After a few days' observation, I had to come to the unhappy conclusion that Ramsay's right eye - although a part of the painting with which I was most pleased - was in the wrong position, and needed to be moved.  I had to bite the bullet, and re-paint the eye, adjusting several other parts of the face and the shading in the process. The re-worked version is a better likeness.

 

Featured work: Sketch after Van Gogh, Landscape at twilight, Auvers-sur-Oise, 1890

8ins x 20ins

 

A black frame of the right proportions and depth - spotted in a charity shop - inspired this sketch after Van Gogh. Normally, I take considerable time and care to reproduce a close copy, driven to explore the artist’s original colour contrasts. This time I allowed myself to be less fastidious, and see how much of the ‘flavour’ of the original I could capture in a short time. This first stage took three hours.

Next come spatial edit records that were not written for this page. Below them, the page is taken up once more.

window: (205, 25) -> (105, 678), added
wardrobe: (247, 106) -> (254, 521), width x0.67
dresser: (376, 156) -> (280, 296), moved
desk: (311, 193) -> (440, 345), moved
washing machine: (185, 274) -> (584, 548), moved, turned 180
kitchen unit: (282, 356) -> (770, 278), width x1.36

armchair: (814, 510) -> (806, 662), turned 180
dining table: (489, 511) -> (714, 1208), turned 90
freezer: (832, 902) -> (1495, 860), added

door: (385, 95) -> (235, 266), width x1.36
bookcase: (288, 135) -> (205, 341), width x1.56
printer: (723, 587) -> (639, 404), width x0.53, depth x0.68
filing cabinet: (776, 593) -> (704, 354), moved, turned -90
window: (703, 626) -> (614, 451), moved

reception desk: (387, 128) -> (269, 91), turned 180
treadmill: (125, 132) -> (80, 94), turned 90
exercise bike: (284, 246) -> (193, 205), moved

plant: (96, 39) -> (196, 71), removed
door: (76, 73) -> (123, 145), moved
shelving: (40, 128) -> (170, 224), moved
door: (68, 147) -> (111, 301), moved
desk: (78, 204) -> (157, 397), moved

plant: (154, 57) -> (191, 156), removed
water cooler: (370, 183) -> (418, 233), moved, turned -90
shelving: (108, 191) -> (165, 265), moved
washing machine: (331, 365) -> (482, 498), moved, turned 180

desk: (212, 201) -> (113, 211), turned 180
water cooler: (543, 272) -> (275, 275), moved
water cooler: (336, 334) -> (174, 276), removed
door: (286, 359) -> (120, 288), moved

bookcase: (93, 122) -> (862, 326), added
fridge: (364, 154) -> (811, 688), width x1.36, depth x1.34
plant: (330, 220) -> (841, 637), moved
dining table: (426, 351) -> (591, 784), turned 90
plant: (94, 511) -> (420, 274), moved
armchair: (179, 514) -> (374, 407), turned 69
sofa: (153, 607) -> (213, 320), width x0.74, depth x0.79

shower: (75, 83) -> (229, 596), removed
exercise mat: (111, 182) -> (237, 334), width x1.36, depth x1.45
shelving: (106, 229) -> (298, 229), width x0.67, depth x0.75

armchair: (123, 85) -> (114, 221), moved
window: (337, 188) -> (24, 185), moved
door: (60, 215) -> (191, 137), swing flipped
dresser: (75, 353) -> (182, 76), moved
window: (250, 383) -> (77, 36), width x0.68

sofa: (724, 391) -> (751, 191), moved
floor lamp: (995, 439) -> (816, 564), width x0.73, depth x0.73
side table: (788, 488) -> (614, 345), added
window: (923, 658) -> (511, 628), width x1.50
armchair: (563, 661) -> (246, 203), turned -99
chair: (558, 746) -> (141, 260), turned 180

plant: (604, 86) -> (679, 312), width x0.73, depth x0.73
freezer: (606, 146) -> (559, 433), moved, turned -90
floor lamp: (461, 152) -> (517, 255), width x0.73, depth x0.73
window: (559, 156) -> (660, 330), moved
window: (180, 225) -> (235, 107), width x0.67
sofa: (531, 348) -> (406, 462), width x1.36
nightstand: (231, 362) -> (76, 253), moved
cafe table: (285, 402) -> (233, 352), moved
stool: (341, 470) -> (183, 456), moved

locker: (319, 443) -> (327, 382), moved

Looking is as important as painting, so this next stage is when I need to assess the ‘problem areas’ and to identify those part which need very little additional work.

 

The area in the top left does not, to my mind, need much more attention.

I'm pleased with the light effect on the building, and the balance of both brush-strokes and colour. The sky on the far right-hand side of the picture needs to be a little lighter. The ground vegetation either side of paint, and was far too rushed. I shall look more closely at Van Gogh's own treatment of these areas.  The large tree on the right - particularly around the main limbs - needs the most attention, in order to emulate more closely Van Gogh's brilliant representation of trunk, boughs and foliage.

 

Another two hours’ work, and I reached a point where I was comfortable with the painting. I reworked the yellows, ensuring that the tones resonated more closely with the rest of the sky. In looking at the reproduction of the original, it was clear that I needed to refresh several other areas of sky. My own brushwork is not as direct, by any means. I have blended the pigments and brushstrokes more, and been determined that this was not going to be a slavish copy. It inevitably lacks some of Van Gogh’s freshness, but captures enough to increase my respect for the artist at his best. Having done that, I re-worked the tree foliage and limbs. Here, the improvement from the first session was clear. Closer reading of the original inspired much better definition, with more contrast between light and dark. Finally, I attended to the fields either side of the track. These needed better colour matches: the mud red (alizarin, white, black, vermilion and an orange-red ochre, I think), the orange-ochre heap of straw (or similar) in the foreground, side, the pale green on the path. It was also a challenge to capture something of the apparently effortless but really quite complex combination of strokes in the stretch of land between the two trees on the right side of the path. After two hours, and a brightening of the blue in the roof and the distant trees, I needed to stop. I’m now eager for it to dry enough to be able to see how the black frame will work!

Featured work:  Old Girona

49cm x 41 cm, oil on canvas

The nineteenth-century view of old Girona, near Barcelona in Spain, I discovered on a winter visit in 2005.  I wrote down the name of the artist of the original, and promptly lost it, but on my return I worked from an out-of-focus and under-exposed photograph and my recollections of the original. The atmosphere of the riverbank, both in this painting and in the (little-changed) reality, was haunting.  The colour of the sky took me out of my comfort zone. 

 

The painting is executed in oils, in some places vey thinly applied, and in others (such as the sky and the river) painted more thickly. Some of the most enjoyable passages to paint were the sloping mud bank and the reflected window lights, allowing a little more freedom in handling than the intricate pattern of doors, windows and balconies. I spent hours on this homage to that painting, besotted by a colour palette I rarely use and entirely drawn in by the atmosphere of this magical old town.